── Text segment

November 2010
Leonard Pierce, The A.V. Club’s resident metal maniac, started writing this month’s column on Halloween night with Abruptum’s Evil hissing and bleeding out of his living-room stereo. How metal is that? Well, a bit less metal considering that he had to stop writing every few minutes to hand out Fun Size Milky Way bars to the neighborhood kids. Anyway, now it’s November, and it’s time to catch up on the best in hard rock and heavy metal in our monthly Metal Box column. October was, as we mentioned last time, a month filled with great releases, so we’re going to catch up on a few of those we missed, as well as introduce you to some new material, and prepare you for some exciting changes in store for the column in 2011. So take off your Halloween facepaint, replace it with your regular day-to-day facepaint, turn up the heat, and turn on the speakers for this month’s Metal Box.
JUMPIN’ JUPITER. Let’s get the bad news out there right away: The new album from Atheist—the band’s first in 17 years—is not one of its best. Jupiter (Season Of Mist) sees Kelly Shaefer making some vocal adjustments that take a lot of getting used to, and while he hasn’t lost a step as a guitarist, the heroic fretboard feats he accomplished in the band’s early-’90s heyday have been equaled, if not surpassed, by a generation of younger players who learned their tricks from him. Perhaps most importantly, this band sorely misses Tony Choy. One of the most adept and versatile bass players in metal, he played a huge part in Atheist’s guitar dynamic and helped put the band miles ahead of any of its technical death metal peers. Jonathan Thompson tries his best to fill in, but he’s tasked with the impossible job of replacing one of the best musicians the genre has ever seen. So, all that said, is Jupiter a bad album? Not by a long shot. It may be the weakest effort since the band’s debut, but lesser Atheist is still light-years beyond most bands. There’s some stunning guitar work here courtesy of Schaefer and Chris Baker, and the close, tight production (by Matt Washburn and Jason Suecof) gives Atheist a clanging, noisy edge that brings its sound into the contemporary metal era without sacrificing what makes the band so great. It may not be a stunning return to form, but Atheist simply operates on a higher plane, and there’s no way to call it a disappointment.

────

◆ Things to do
a. Please translate this sentence from the Metal Box column into Spanish: "Jonathan Thompson tries his best to fill in, but he’s tasked with the impossible job of replacing one of the best musicians the genre has ever seen."
b. Reproduce the stretch of the Metal Box column from "November 2010" through "month’s Metal Box.".
c. For each statement, answer yes or no according to the Metal Box column, quoting the words that decide it: (i) Jupiter is Atheist's first album in 17 years. (ii) Tony Choy produced Jupiter. (iii) The column was begun on Halloween night.

── Stored data

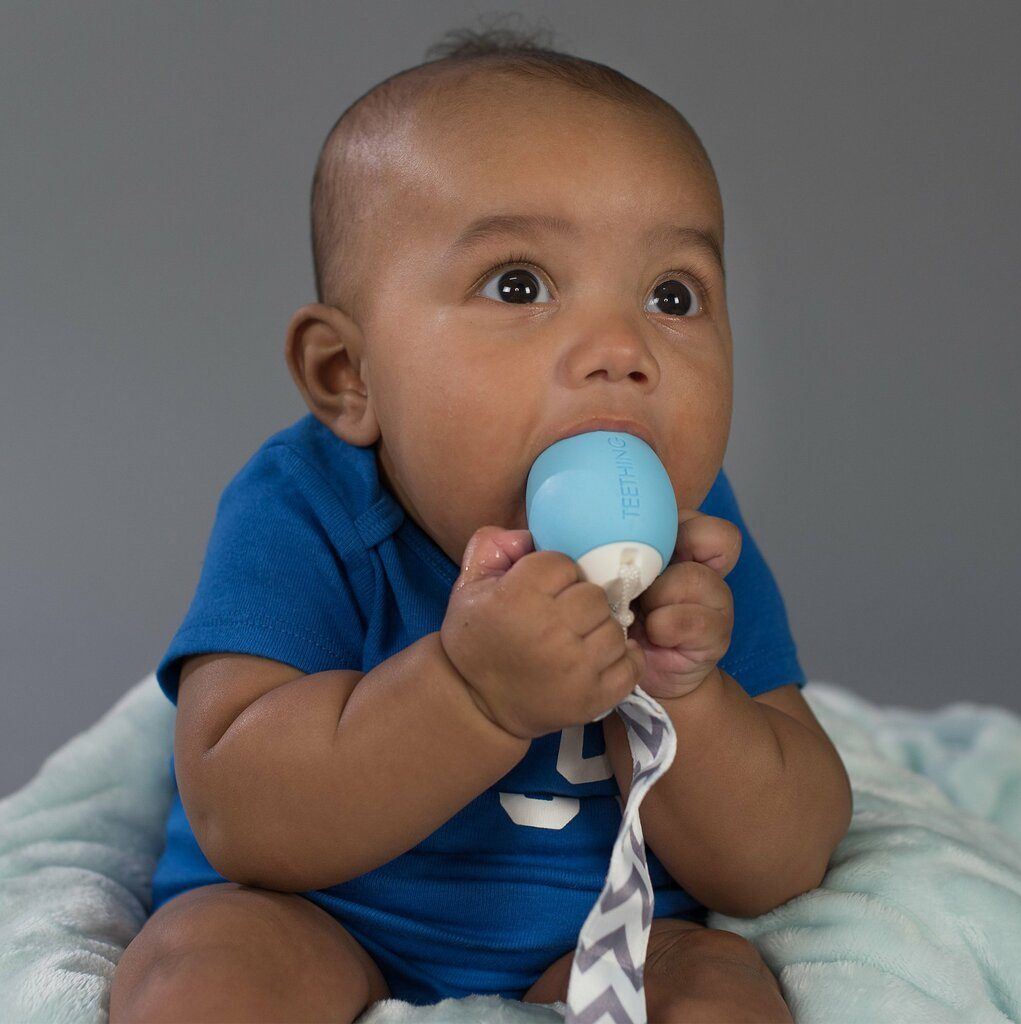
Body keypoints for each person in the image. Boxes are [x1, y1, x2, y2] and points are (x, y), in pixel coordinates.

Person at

────

◆ Results by task
a. Jonathan Thompson hace todo lo posible por suplirlo, pero tiene la tarea imposible de reemplazar a uno de los mejores músicos que el género haya visto jamás.

b.
November 2010
Leonard Pierce, The A.V. Club’s resident metal maniac, started writing this month’s column on Halloween night with Abruptum’s Evil hissing and bleeding out of his living-room stereo. How metal is that? Well, a bit less metal considering that he had to stop writing every few minutes to hand out Fun Size Milky Way bars to the neighborhood kids. Anyway, now it’s November, and it’s time to catch up on the best in hard rock and heavy metal in our monthly Metal Box column. October was, as we mentioned last time, a month filled with great releases, so we’re going to catch up on a few of those we missed, as well as introduce you to some new material, and prepare you for some exciting changes in store for the column in 2011. So take off your Halloween facepaint, replace it with your regular day-to-day facepaint, turn up the heat, and turn on the speakers for this month’s Metal Box.

c.
(i) Yes: "the band’s first in 17 years"
(ii) No: "the close, tight production (by Matt Washburn and Jason Suecof)"
(iii) Yes: "started writing this month’s column on Halloween night"